Une galerie sinueuse conduisit les voyageurs dans une salle régulière à ciel ouvert. En y pénétrant, ils s’arrêtèrent stupéfiés d’admiration. Les parois verticales, s’élevant à la hauteur d’une maison de cinq étages, étaient littéralement couvertes de figurines en relief, rehaussées des couleurs les plus vives. C’était l’histoire fouillée dans la pierre du Coq blanc, l’oiseau qui porte bonheur et est consacré au géant Derafif, enfant aimé du bienfaisant génie Zanahary.
Au centre, un trou elliptique se creusait dans le sol.
– Le bain! dit seulement le courrier.
Tous se rapprochèrent.
– Mâtin! fit Marcel. Elle est profonde, la baignoire; je comprends que lorsqu’elle est remplie d’eau, on puisse asperger le peuple.
Et par réflexion:
– Mais la reine devait s’y tenir debout; un mètre soixante de creux au moins.

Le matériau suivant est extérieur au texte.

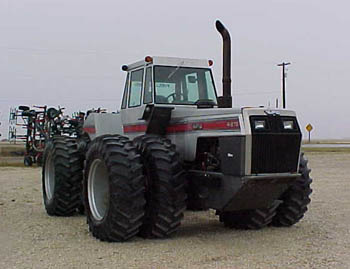
I want to click on window, so click(171, 86), click(123, 99), click(135, 94), click(144, 97), click(175, 90), click(189, 90), click(211, 89).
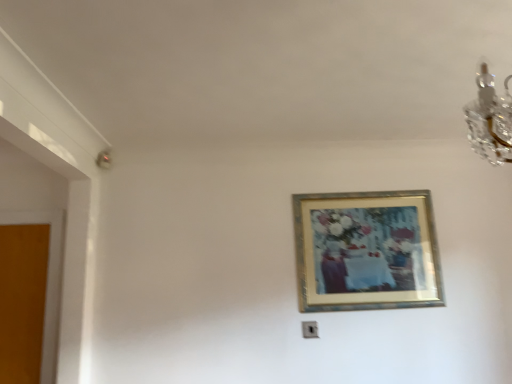
The width and height of the screenshot is (512, 384). Describe the element at coordinates (366, 251) in the screenshot. I see `gold metallic picture frame at upper right` at that location.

Avant que personne eût pu prévoir son mouvement, le jeune homme, à l’appui de sa démonstration, sautait légèrement dans la baignoire naturelle.
Roumévo eut un cri d’angoisse. Sa figure se contracte; un tremblement convulsif le secoue.
– Qu’avez-vous? demande Yvonne troublée par ces signes de terreur.
Le courrier n’a pas le temps de répondre. De toutes parts des hululements douloureux s’élèvent. Des prêtres, à la tunique blanche agrémentée de vertes passementeries, font irruption dans la salle.
– Fuis! hurle le Tsimando d’une voix rauque. Tu as commis un sacrilège; c’est la mort ou les fers à perpétuité.
D’un bond Marcel est hors de l’excavation. Il s’élance, renversant les indigènes qui veulent l’arrêter.
Il gagne le couloir, mais là de nouveaux ennemis le saisissent, le maintiennent et l’entraînent hors du temple.
Éperdus, ses compagnons suivent la meute hurlante des prêtres. Livides, ils se regardent, se reconnaissant à peine sous la lumière crue du soleil. Des lames brillantes étincellent. Marcel va tomber, frappé de mille coups. Roumévo tire son poignard recourbé. Il doit défendre son frère de sang.
Tout à coup un mouvement se produit. Les prêtres reculent avec des hoquets d’épouvante. Ils se montrent les mains du sous-officier, avec les taches rouges, les squames pelliculaires. De leurs lèvres blêmies un mot s’échappe:
– Ourvati!… la lèpre!
Un sourire éclaire le visage du courrier. Il remet son poignard au fourreau et, profitant de la stupeur générale, il vient à Marcel.
– Ils croient que tu as la lèpre.
– Ah!
– Ils te conduiront à la léproserie.
– Moi! mais c’est horrible! Je ne veux pas.
– Fais comme mon ami. Moi, je m’emploierai à te sauver.
Les prêtres ont aperçu Ikaraïnilo et ses soldats, les mêmes qui jouaient aux osselets, et auxquels ni Marcel ni ses compagnons n’avaient pris garde. On court à eux; on les amène.
– Général, conduisez cet homme à la léproserie!
Comme chez tous les peuples où existe encore l’atroce maladie, elle cause aux populations malgaches une sorte de terreur superstitieuse.
Canetègne, flanquant toujours le général, a un ricanement de triomphe. Le hasard le venge cruellement. Yvonne aussi a entendu, compris. Elle veut parler; Roumévo lui impose silence. Un mot perdrait Marcel que l’on peut encore sauver.
– Allons, suivez-nous; ordonne au prisonnier le général.